Shahid Ahmadzai

Personal information
- Born: 15 November 1988 (age 37) Kandahar, Afghanistan
- Batting: Left-handed
- Bowling: Slow left-arm orthodox
- Role: All-Rounder

International information
- National side: Canada (2017–present);
- ODI debut (cap 96): 8 February 2024 v Nepal
- Last ODI: 10 February 2024 v Nepal
- T20I debut (cap 67): 4 October 2023 v Cayman Islands
- Last T20I: 19 March 2025 v Namibia
- Source: Cricinfo, 10 October 2023

= Shahid Ahmadzai =

Canadian cricketer

Shahid Ahmadzai (born 15 November 1988) is an Afghan-Canadian cricketer who plays for the Canada national cricket team. He debuted for Canada in 2017, having earlier played for the Afghanistan national under-19 cricket team. He made an asylum claim in Canada in 2009 and was granted permanent residency in 2019.

==Early life==
Ahmadzai grew up as a refugee in Peshawar, Pakistan. According to his asylum claim in Canada, his father and older brother were killed in 2002 by relatives associated with the Taliban. After his family returned to Afghanistan, he attended Sayed Noor Mohammad Shah Mina High School in Kabul. He played street cricket from the age of 12 and was selected in the country's under-15, under-17 and under-19 national squads.

==Asylum claim==
Ahmadzai represented the Afghanistan national under-19 cricket team at the 2009 Under-19 Cricket World Cup Qualifier in Toronto. After the tournament's conclusion, he and four teammates refused to return to Afghanistan and sought asylum in Canada. His asylum claim was not heard until 2013 and was initially rejected, but he was allowed to remain in Canada on an open work permit. He completed his high school in Toronto and subsequently worked in factories, retail, plumbing and as an Uber driver. Ahmadzai applied for Canadian permanent residency on three occasions, eventually being granted the status in 2019. His second application was rejected but the decision was overturned by the Federal Court on appeal.

==Career in Canada==
Ahmadzai continued to play recreationally in Toronto after claiming asylum, playing for the Toronto Cricket Academy and the Canadian Cricket Club. In 2017 he made his debut for Canada in the Auty Cup fixture against the United States.

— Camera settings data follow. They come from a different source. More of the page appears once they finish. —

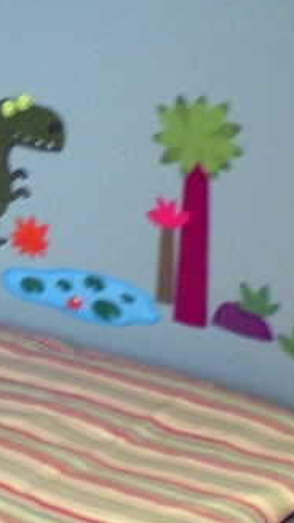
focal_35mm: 114
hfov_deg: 10.0
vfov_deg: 18.5
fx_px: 1580
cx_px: -256
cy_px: 73
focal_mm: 6.3
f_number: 3.1
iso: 200
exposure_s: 1/15
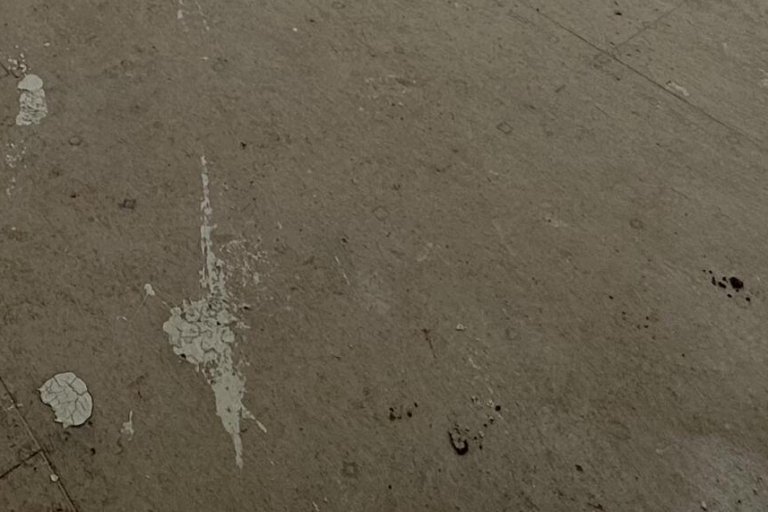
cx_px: 180
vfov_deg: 19.8
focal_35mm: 51
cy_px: -399
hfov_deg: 37.8
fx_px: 1088
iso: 40
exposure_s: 1/119
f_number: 2.2
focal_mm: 2.22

In June 2019, he was selected to play for the Edmonton Royals franchise team in the 2019 Global T20 Canada tournament. In September 2019, he was named in Canada's squad for the 2019 Malaysia Cricket World Cup Challenge League A tournament. The following month, he was named in Canada's squad for the 2019–20 Regional Super50 tournament in the West Indies. He made his List A debut on 8 November 2019, for Canada in the 2019–20 Regional Super50 tournament.

In September 2023, he was named in Canada's T20I squad for the 2023 ICC Men's T20 World Cup Americas Qualifier. He made his Twenty20 International debut for Canada on 4 October 2023 against Cayman Islands in the 2023 ICC Men's T20 World Cup Americas Qualifier. He did not bat or bowl on debut.

In February 2024, he was selected to Canada's ODI squad for the series against Nepal. He made his One Day International debut against Nepal on 8 February 2024.